Le 3 septembre 1950, pour le Grand Prix de Monza, Alfa Romeo a testé les moyens techniques de l'Alfetta 159, réellement développée pour être utilisée lors du Championnat de l'année suivante. La nouvelle Alfetta a fait ses débuts en s’octroyant d’emblée une victoire. Au volant, on trouvait Nino Farina, qui devint ainsi le tout premier champion du monde de Formule 1.

L’Alfetta 159

L'année suivante, le championnat n'a été résolu que lors de la dernière course, au terme d'un long duel entre Alfa Romeo et Ferrari. Après 17 ans, le phénoménal moteur Alfetta atteignait la fin de son potentiel de développement mais, pendant les courses de 1951, les techniciens réussirent à nouveau à extraire les dernières miettes de puissance supplémentaire et à atteindre le cap des 450 chevaux. Grâce à cet ultime effort et à des pilotes extraordinairement talentueux, les 159 ont triomphé dans les GP de Suisse, de Belgique, de France et d'Espagne, avec onze podiums et le meilleur tour des sept courses.
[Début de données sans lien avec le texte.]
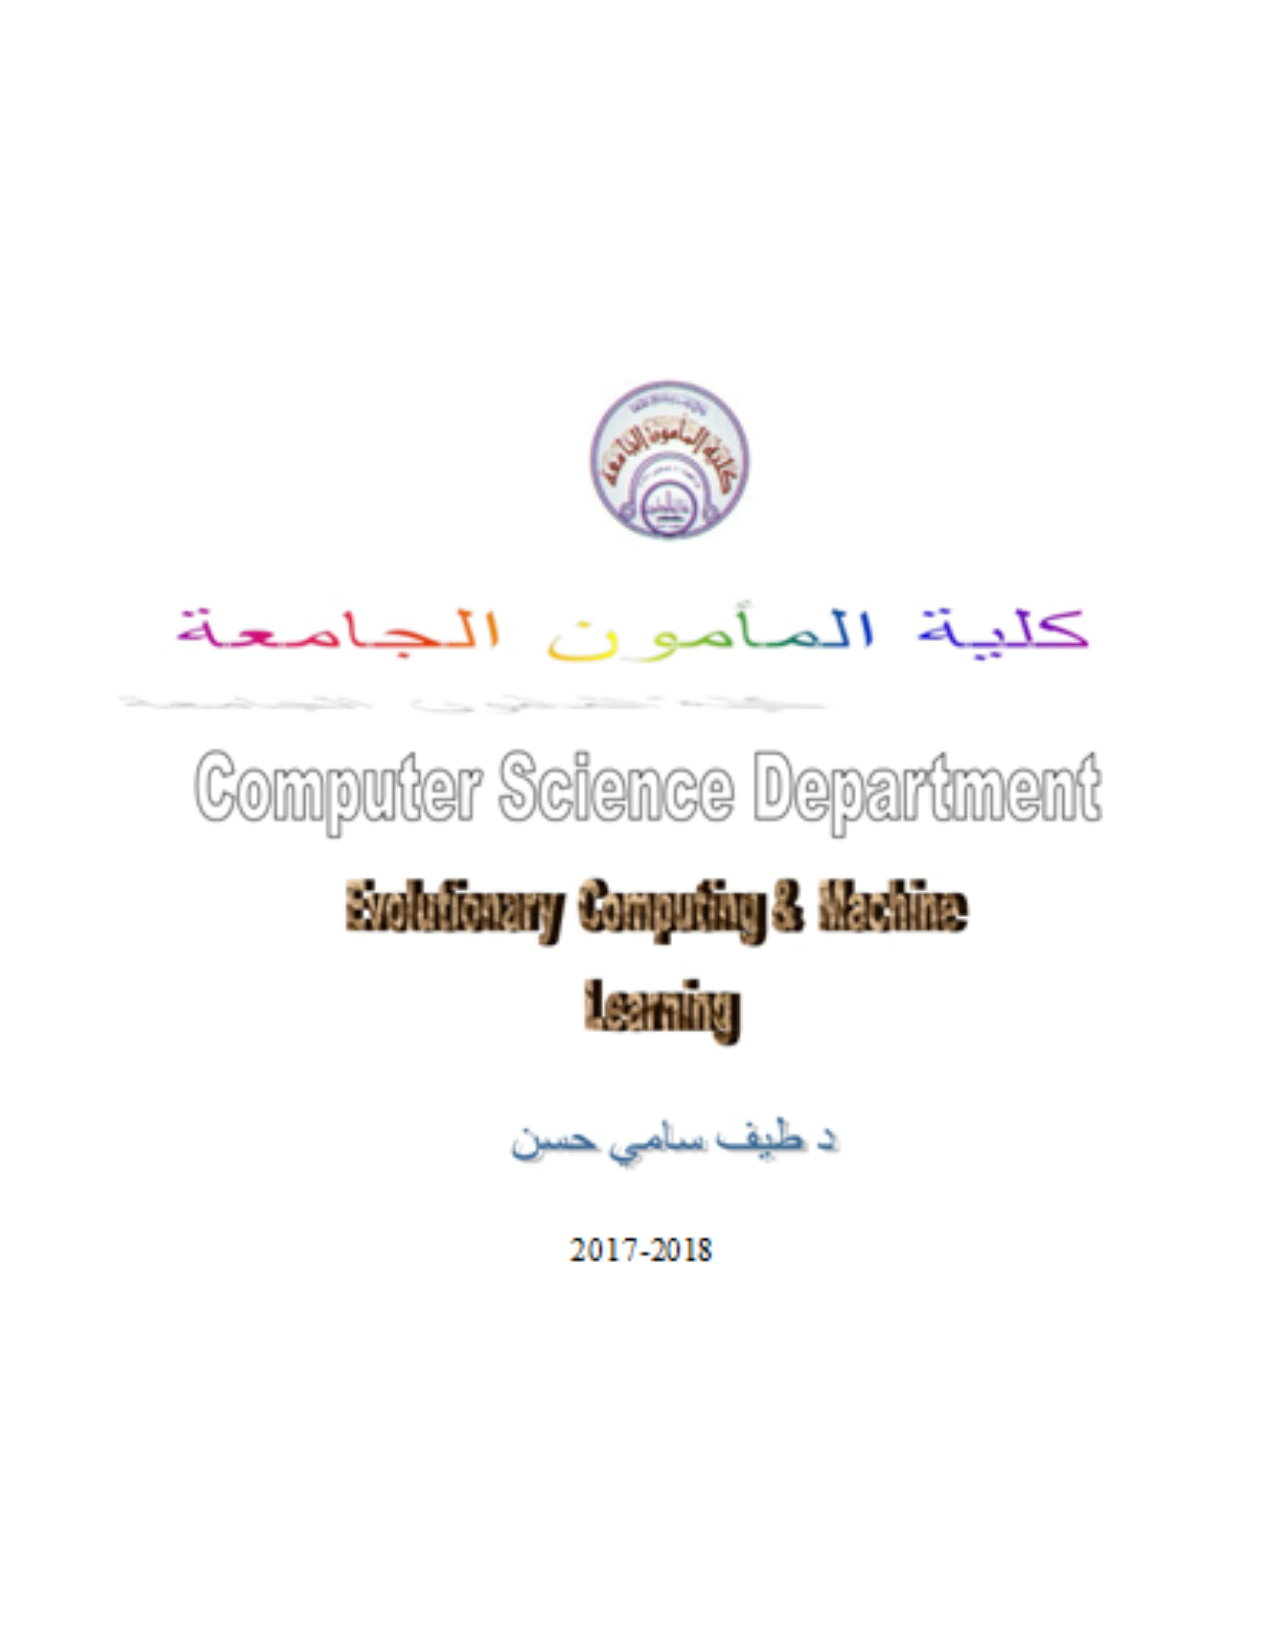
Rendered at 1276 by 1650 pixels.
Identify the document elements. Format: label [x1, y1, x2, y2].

picture [51, 66, 1224, 1584]
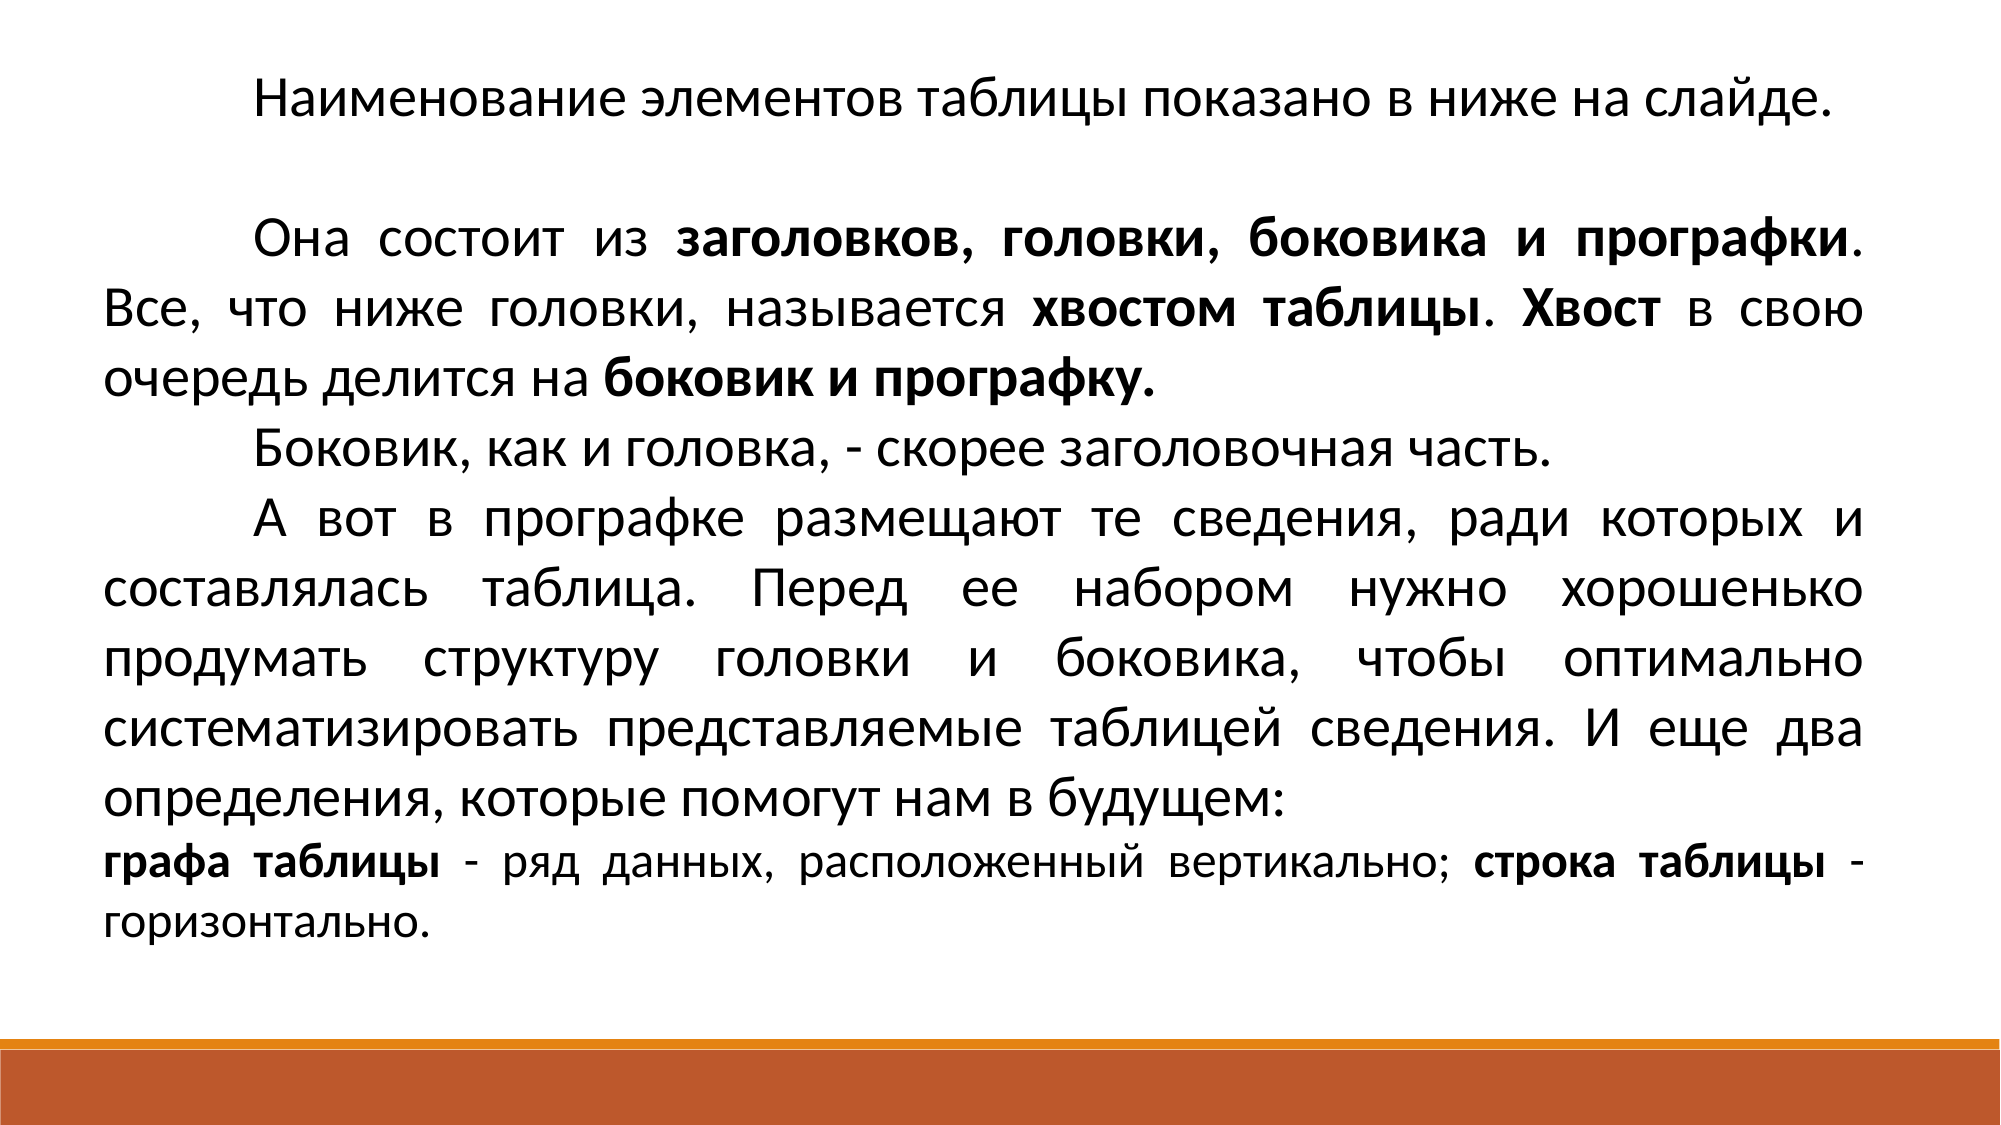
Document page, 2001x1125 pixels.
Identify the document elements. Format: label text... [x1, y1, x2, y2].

text_box Наименование элементов таблицы показано в ниже на слайде. Она состоит из заголовков, головки, боковика и прографки. Все, что ниже головки, называется хвостом таблицы. Хвост в свою очередь делится на боковик и прографку. Боковик, как и головка, - скорее заголовочная часть. А вот в прографке размещают те сведения, ради которых и составлялась таблица. Перед ее набором нужно хорошенько продумать структуру головки и боковика, чтобы оптимально систематизировать представляемые таблицей сведения. И еще два определения, которые помогут нам в будущем: графа таблицы - ряд данных, расположенный вертикально; строка таблицы - горизонтально. [88, 50, 1880, 956]
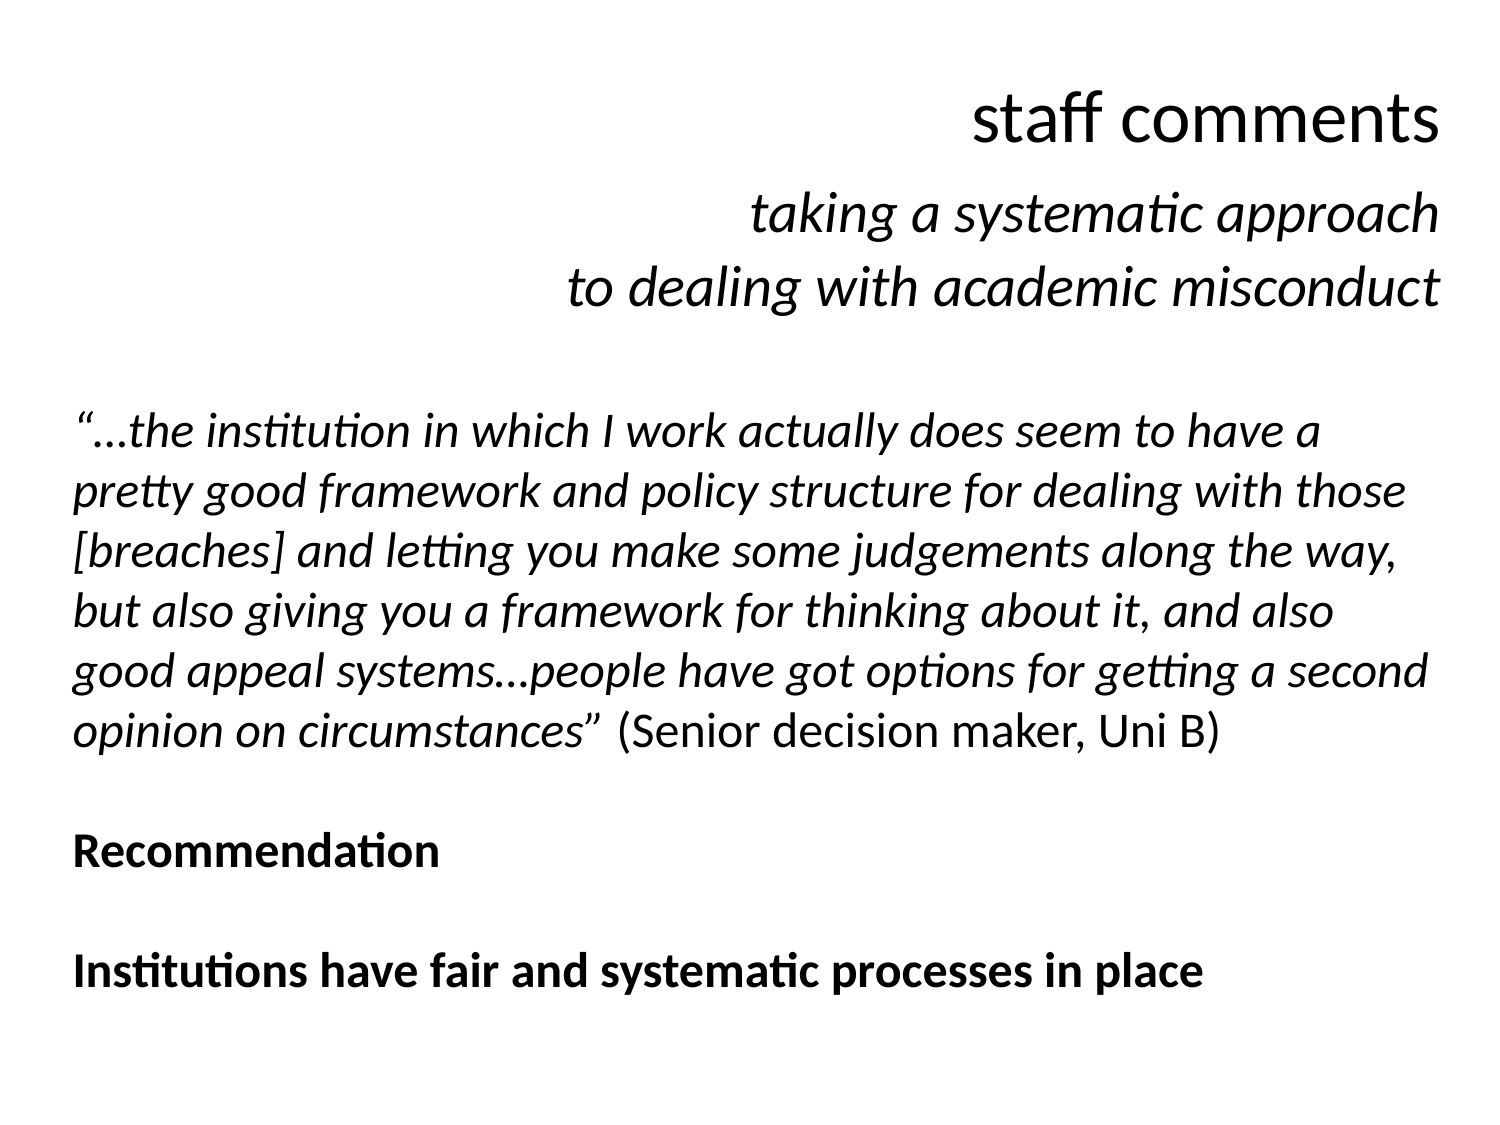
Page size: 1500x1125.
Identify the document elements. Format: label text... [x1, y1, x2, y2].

Les «3 F» et leurs victoires devinrent mythiques et finirent par porter Alfa Romeo sur le grand écran. Les deux producteurs italiens les plus puissants de l'époque (Dino De Laurentis et Carlo Ponti) ont choisi les plus grandes stars du moment (Amedeo Nazzari et une divine Alida Valli) pour les rôles principaux dans « Ultimo Incontro » (en version anglaise, « Last Meeting » ), un film tourné sur les circuits de Formule 1 et dans les bureaux de l'Alfa Romeo Racing Team. L'écrivain Alberto Moravia collabora au scénario.

Le film est sorti le 24 octobre 1951 et quatre jours plus tard, Juan Manuel Fangio - au volant de la légendaire Alfetta 159 - remporta le Grand Prix d'Espagne et devint ainsi champion du monde. La deuxième victoire consécutive. Alfa Romeo remportait ainsi les deux premiers championnats du monde de Formule 1 de l'histoire. A partir de ce moment-là, elle pouvait se retirer invaincue de la Formule 1 et se consacrer à la production de voitures de route et de sport d'une beauté incomparable.